The young workers get paid for their labor. Norris said participants receive an average of between $600 and $700 each summer. That money, she said, is often needed to help support families, or to buy back-to-school supplies. No matter what the money is used for, she said, the act of earning it can change the way young people regard their money.
“If the money comes from sweat equity, you become more thoughtful about how you spend it,” she said.
Norris said the primary goal of the youth work force system is to prepare people for employment. “This is a work program, not summer camp,” she said. “It’s not just altruistic programming. It gets them focused on the acquisition of skills that will allow them to transition into the work force.”
Norris said there is value in having young workers hear from real employers, and finding out the kinds of careers they like — or don’t like. The latter, she pointed out, can be just as important as the former.
The Youth Workforce Development Program in Rhode Island has grown dramatically since 2005. At that time, the program served 323 young people using a federal grant of $1.5 million. There was one youth center in the state.
In program year 2006 (program years run from July 1 to June 30) the Governor’s Workforce Board decided to expand the state’s youth program, and provided $600,000 for a pilot summer jobs program.
By 2007-08, the program had put together state and federal money totaling $3.3 million. The number of youth centers had expanded from one to seven, and the program served 2,731 people with year-round programs, including summer jobs. In the current program year, 2008-09, the program has already allocated $2.8 million and is in the process of awarding $1.4 million more, for a total of $4.2 million. The number of youth centers has grown to 13, and the youth workforce system will serve at least 4,100 people.
Additional financing comes from the community-based organizations that participate in the state’s Youth Workforce Development System, about $3.4 million in program year 2007-2008 and $4.3 million in 2008-2009.
During her speech at the Buttonwoods Community Center, Department of Labor and Training director Sandra Powell spoke of the transformation of the state’s youth work force system.
As the gathering was breaking up, Keith Scola, 16, and Jean Merlain, 17, both of the Met School in Providence, were taking out a display for the Big Picture Soda Co., a student-run enterprise started at the Met School in 2006 that manufactures and markets soda. Merlain is the CEO. Scola is the chief financial officer. “I know my way around QuickBooks,” he said, referring to an accounting software program.

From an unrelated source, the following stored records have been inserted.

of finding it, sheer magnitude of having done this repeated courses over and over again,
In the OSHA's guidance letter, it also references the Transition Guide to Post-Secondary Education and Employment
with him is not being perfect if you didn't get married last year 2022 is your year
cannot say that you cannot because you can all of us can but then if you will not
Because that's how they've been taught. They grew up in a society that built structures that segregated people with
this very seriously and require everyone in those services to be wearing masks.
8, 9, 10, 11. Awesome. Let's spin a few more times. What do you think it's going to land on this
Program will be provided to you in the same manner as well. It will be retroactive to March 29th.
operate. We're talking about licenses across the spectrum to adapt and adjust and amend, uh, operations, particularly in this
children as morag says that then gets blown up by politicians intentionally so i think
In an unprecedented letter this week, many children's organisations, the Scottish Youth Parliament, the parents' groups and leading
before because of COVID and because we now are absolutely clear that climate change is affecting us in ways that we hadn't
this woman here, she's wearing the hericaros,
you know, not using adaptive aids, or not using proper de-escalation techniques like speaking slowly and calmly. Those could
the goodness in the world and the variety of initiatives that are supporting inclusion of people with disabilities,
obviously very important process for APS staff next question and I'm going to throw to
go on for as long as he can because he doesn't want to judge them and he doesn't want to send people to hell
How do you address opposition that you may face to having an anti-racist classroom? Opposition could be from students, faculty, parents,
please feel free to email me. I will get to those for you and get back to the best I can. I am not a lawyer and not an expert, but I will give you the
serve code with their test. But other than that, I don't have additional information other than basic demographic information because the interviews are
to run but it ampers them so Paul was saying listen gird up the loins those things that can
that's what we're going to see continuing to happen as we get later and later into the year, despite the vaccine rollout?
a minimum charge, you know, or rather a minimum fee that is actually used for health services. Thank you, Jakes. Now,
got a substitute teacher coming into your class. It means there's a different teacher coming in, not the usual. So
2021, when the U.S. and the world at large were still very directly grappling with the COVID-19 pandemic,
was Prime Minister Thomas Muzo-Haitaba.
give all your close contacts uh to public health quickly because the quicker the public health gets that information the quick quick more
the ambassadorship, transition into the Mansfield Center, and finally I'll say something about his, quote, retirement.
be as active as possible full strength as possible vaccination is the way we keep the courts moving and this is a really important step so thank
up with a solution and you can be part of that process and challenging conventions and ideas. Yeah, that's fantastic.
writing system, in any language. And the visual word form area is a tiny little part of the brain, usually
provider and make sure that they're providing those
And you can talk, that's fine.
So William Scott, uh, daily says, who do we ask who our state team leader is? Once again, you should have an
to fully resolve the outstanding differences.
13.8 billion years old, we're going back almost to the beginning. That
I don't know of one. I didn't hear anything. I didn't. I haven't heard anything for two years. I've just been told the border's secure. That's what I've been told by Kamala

Both executives wore matching polo shirts with the Big Picture Soda logo on it. Merlain said running the company is a year-round operation. During the school year, he said, they work on Big Picture Tuesdays and Thursdays. In the summers, they’re at it full time, part of the state youth program.
Scola said he has his sights set on Bryant University, and an accounting career, after high school. “My passion is accounting,” he said.